▸ AIM OF THE EXERCISE: The data is to be repeated exactly, with the images removed.

▸ SUPPLIED DATA:

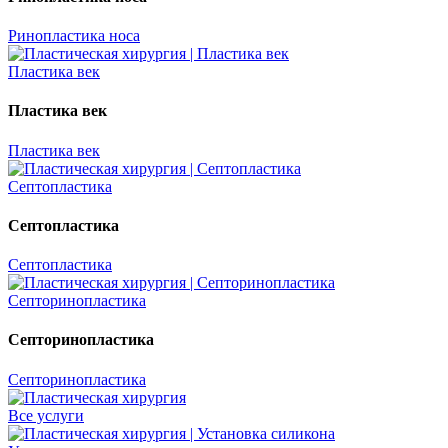
Ринопластика носа
Пластика век
Пластика век
Пластика век
Септопластика
Септопластика
Септопластика
Септоринопластика
Септоринопластика
Септоринопластика
Все услуги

▸ EXERCISE SOLUTION:
Ринопластика носа
Пластика век
Пластика век
Пластика век
Септопластика
Септопластика
Септопластика
Септоринопластика
Септоринопластика
Септоринопластика
Все услуги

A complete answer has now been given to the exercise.